We start the process by teaching the steps backwards
A good way to teach your child how to get dressed is to break down each task into small steps and teach them the last step first. Once your child can do the last step of the task, teach them the second-last step, then the third-last step and so on.
For example, when putting on shorts same as the underwear example, you might help your child face the shorts the right way, hold the waistband and put their legs through the leg holes. Then teach your child the last step – pulling up the shorts to their waist by themselves.
Once your child can do this, teach them to put their legs through the leg holes and pull their shorts up. You can keep working your way backward through the steps until your child has mastered them all and can put their shorts on by themselves.
A big advantage of this approach is that often the most rewarding thing about a task is getting it finished – and your child gets to this reward sooner when they can do the last step first.
If your child is having trouble, it can be tempting to jump in to help. But give your child a chance to work it out for themselves, and cheer your child on as they try. Doing it on their own is great for your child’s confidence.

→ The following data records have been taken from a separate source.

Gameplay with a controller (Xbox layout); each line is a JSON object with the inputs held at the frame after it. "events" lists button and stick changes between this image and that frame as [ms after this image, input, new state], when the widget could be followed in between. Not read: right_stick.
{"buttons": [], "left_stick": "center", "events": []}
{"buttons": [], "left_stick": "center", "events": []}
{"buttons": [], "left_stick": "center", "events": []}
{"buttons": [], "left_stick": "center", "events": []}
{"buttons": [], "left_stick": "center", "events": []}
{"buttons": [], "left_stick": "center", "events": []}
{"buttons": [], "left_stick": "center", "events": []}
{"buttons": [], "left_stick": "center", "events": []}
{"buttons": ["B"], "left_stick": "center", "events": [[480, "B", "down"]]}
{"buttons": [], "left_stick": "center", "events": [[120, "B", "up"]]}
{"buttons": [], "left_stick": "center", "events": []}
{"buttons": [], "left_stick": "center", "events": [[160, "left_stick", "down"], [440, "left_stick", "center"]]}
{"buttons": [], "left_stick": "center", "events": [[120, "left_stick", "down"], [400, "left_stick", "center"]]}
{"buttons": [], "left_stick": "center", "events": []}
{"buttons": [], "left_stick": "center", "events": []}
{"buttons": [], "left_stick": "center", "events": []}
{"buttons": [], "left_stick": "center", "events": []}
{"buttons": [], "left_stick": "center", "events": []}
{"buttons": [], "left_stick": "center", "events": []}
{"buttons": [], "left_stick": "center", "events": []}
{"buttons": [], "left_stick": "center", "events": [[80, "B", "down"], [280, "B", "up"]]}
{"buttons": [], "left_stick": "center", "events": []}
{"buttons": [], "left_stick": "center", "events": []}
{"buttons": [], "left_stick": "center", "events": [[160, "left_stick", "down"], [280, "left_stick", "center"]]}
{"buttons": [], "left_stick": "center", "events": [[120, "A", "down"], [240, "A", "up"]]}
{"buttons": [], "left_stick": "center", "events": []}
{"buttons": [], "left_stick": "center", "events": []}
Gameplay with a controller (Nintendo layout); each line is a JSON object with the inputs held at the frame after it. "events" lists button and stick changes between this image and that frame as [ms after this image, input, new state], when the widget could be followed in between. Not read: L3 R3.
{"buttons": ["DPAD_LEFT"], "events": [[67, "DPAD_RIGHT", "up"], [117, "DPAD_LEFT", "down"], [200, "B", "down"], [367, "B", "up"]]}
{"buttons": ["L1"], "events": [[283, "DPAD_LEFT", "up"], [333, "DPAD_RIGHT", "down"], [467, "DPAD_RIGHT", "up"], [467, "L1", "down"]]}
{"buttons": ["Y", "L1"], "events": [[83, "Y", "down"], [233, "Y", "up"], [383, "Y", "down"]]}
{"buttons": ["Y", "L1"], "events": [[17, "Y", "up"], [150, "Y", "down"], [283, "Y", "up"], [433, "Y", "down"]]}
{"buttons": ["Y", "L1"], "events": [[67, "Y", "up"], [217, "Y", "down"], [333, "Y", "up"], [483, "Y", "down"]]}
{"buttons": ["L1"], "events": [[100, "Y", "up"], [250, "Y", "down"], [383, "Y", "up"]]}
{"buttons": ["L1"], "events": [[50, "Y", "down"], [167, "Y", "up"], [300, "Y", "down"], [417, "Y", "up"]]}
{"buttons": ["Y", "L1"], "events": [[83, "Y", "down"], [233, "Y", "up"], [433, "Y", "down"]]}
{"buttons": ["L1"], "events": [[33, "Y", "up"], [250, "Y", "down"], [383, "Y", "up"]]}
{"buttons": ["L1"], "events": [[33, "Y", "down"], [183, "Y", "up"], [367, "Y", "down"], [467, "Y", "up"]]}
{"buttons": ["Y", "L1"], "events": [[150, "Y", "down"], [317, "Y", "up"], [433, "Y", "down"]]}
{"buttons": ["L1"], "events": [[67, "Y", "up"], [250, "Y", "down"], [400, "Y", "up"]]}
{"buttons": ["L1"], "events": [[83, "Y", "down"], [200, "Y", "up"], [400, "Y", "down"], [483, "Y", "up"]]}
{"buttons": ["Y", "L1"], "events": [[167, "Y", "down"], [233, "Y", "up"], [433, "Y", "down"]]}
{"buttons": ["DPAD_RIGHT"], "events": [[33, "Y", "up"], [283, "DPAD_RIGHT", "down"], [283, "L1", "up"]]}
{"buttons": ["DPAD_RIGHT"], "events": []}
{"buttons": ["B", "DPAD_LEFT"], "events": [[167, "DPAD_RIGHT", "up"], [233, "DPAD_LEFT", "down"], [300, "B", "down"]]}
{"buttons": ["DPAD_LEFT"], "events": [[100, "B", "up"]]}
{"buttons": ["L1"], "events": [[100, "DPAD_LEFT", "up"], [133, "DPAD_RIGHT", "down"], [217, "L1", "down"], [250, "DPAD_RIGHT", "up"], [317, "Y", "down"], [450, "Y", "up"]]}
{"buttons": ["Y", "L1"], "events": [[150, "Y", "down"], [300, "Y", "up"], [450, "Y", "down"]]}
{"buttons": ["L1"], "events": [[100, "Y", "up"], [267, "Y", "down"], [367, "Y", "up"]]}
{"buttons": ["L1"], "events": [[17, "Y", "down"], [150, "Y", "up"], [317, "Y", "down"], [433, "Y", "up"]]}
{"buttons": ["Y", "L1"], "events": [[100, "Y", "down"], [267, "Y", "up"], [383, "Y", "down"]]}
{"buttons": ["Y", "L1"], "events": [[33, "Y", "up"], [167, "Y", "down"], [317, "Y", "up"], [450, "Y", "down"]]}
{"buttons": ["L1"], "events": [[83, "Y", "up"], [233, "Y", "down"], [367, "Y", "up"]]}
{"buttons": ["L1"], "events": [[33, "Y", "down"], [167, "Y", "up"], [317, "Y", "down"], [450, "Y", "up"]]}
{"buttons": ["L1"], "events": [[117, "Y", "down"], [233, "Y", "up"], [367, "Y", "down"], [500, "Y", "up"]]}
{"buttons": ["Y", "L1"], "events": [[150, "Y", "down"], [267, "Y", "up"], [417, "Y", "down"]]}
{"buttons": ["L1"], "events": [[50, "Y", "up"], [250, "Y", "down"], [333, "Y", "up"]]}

Step in only when your child really needs your help.
Tips for helping your child learn to get dressed to build their self-esteem
If you can be positive and supportive, your child is more likely to cooperate. So a lot of praise will go a long way, even if your child has put their pants on backward! Here are some practical tips to help.
Allow a realistic amount of time for getting dressed.
If you’re often rushed in the morning, try choosing clothes with your child the night before.
When you’re in a hurry, let your child do the easy tasks and help them with the difficult tasks.
Practice getting dressed when you and your child aren’t in a hurry or tired.
Choosing appropriate clothes
Let your younger child choose from a couple of options, like 2 t-shirts. Older or more mature children might be able to choose their own clothing.
Talk about the weather when you and your child are choosing clothes. Ask your child whether it’s hot or cold, raining or sunny.
Teach your child the difference between dirty and clean clothes – for example, ‘Dirty clothes go in the laundry basket. You can wear them again when they’re back in the drawer’. You can use some simple guidelines like wearing clean underwear and socks each day.
Making it easier
Have your child sit down for dressing tasks. Sitting on the floor might be easier than sitting on a chair or bed for some children.
Store clothing in drawers and cupboards that your child can get to easily. Label clothing drawers with a picture or word to describe the clothing that’s in the drawer.
Wear clothes that have a clear front and back clues – for example, a picture on the front and a tag on the back.
Teach undressing first – it’s easier than dressing. Being able to undress by themselves can boost your child’s confidence.
Teaching them the correct way to take off items of clothing and fold them neatly can also encourage independence. Teaching them basic skills can also be beneficial. It's also important to talk your child through the steps, making sure they understand why we need to put on certain items of clothing - such as a coat when it's cold outside. Be patient with your child, offering lots of encouragement throughout the learning process - it's normal for children to make mistakes while they're learning something new. With patience, practice and lots of support, your child will eventually master the art of getting dressed independently!